A deadlock is a situation that occurs in an OS when a process enters a waiting state because another waiting process is holding the demanded resource. Deadlock is a common problem in multiprocessing, where several processes share a specific type of mutually exclusive resource known as a soft lock or software.
Example of Deadlock
- A real-world example would be traffic that is going in only one direction.
- Here, a bridge is considered a resource.
- When a deadlock happens, it can be resolved easily if one car backs up (preempt resources and roll back).
- Several cars may have to be backed up if a deadlock situation occurs.
- Therefore, starvation is possible.
Example of Deadlock
What is Starvation?
Starvation is a situation where low-priority processes are blocked while high-priority processes proceed. In any system, requests for high- and low-priority resources keep happening dynamically. Therefore, some policy is required to decide who gets served and when.
With some algorithms, certain processes may not get the desired service even though they are not deadlocked. Starvation occurs when some threads make shared resources unavailable for a long period of time.
Example of Starvation
For example, an object offers a synchronized method that is likely to take a long time to return. If one thread uses this method frequently, other threads that also need frequent synchronized access to the same object are often blocked.
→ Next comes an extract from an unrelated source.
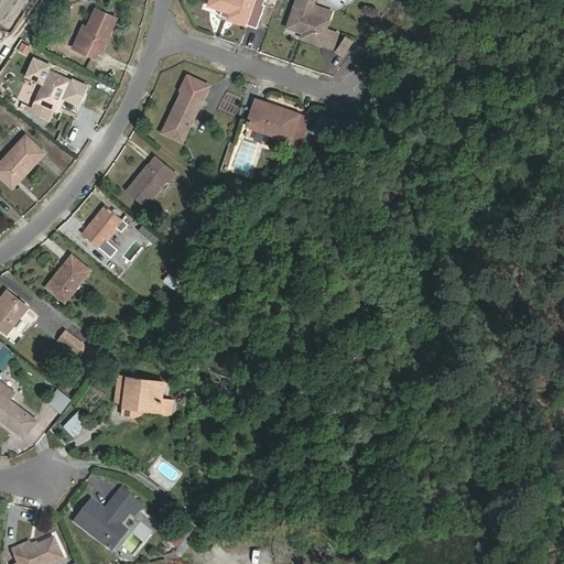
[(256,0),(212,0),(210,7),(231,14),(230,19),(247,25),(256,1),(256,0)]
Difference Between Deadlock, Starvation, and Livelock
- A deadlock is a situation that occurs in an OS when a process enters a waiting state because the demanded resource is held by another waiting process.
- A livelock, on the other hand, is almost similar to a deadlock, except that the states of the processes involved in a livelock always keep changing in response to one another, with none progressing.
- So, livelock is a unique case of resource starvation.